• _RECORDED DATA_:
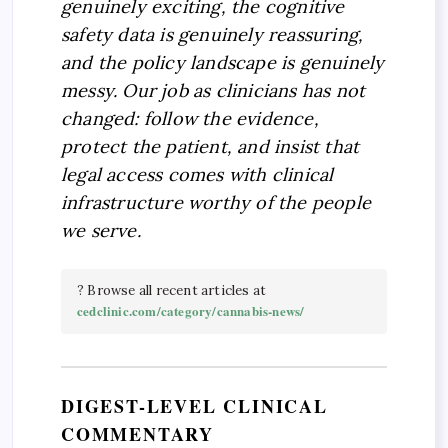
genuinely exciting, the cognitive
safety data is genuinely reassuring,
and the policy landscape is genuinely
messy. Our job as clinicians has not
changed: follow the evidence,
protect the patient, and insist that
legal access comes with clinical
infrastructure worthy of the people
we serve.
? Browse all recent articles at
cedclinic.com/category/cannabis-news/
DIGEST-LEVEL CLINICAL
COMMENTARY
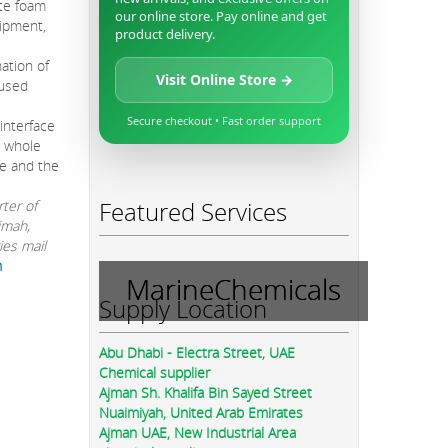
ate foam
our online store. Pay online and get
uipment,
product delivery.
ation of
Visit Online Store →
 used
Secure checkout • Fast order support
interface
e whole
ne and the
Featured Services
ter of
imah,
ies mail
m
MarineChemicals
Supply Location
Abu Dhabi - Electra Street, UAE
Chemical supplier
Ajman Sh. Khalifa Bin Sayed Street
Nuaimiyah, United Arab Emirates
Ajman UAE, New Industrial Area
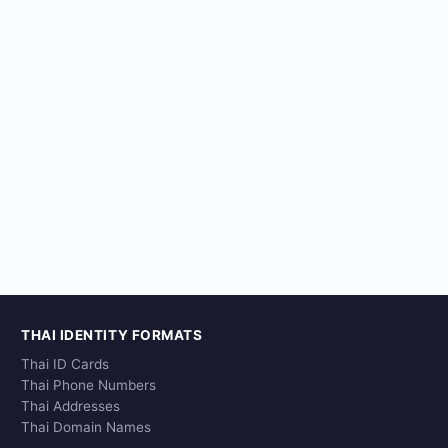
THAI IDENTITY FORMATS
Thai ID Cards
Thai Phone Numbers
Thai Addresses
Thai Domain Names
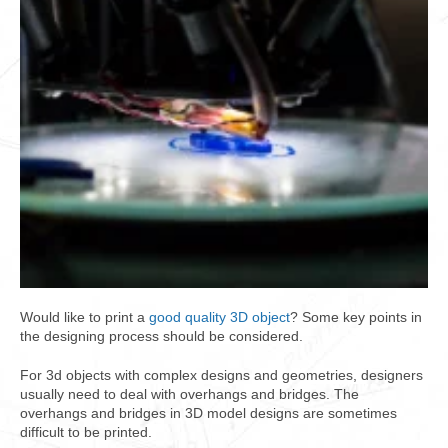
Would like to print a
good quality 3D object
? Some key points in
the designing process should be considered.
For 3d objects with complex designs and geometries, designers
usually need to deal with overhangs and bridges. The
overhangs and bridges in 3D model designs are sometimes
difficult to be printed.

* * *

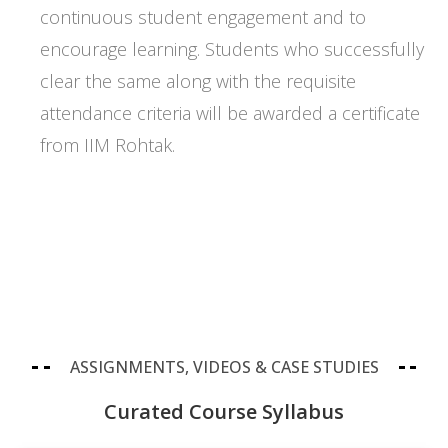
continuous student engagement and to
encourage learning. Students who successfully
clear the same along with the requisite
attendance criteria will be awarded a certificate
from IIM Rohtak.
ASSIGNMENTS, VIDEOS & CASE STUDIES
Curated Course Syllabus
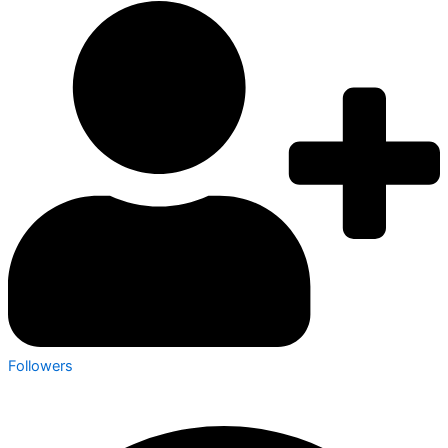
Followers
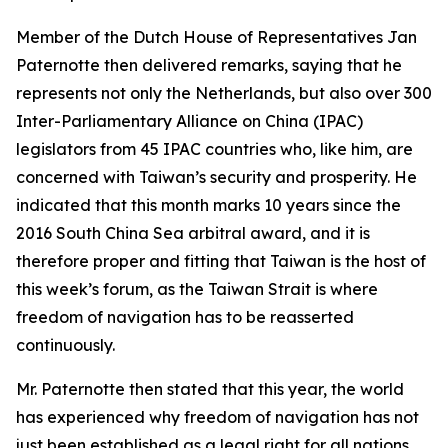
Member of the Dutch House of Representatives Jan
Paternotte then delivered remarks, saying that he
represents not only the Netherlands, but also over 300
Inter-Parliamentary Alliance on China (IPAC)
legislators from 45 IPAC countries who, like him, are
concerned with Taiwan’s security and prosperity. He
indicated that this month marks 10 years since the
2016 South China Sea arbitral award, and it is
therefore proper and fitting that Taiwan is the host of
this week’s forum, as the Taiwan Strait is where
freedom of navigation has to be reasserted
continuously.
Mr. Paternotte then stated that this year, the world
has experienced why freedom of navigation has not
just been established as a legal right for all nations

• _ASSIGNMENT_:
In the entries above, find the line holding "key points in" and the line holding "difficult to be printed.", then retype exactly those two lines and every line between them, and nothing else.

• _RESULT FOR THIS TASK_:
? Some key points in
the designing process should be considered.
For 3d objects with complex designs and geometries, designers
usually need to deal with overhangs and bridges. The
overhangs and bridges in 3D model designs are sometimes
difficult to be printed.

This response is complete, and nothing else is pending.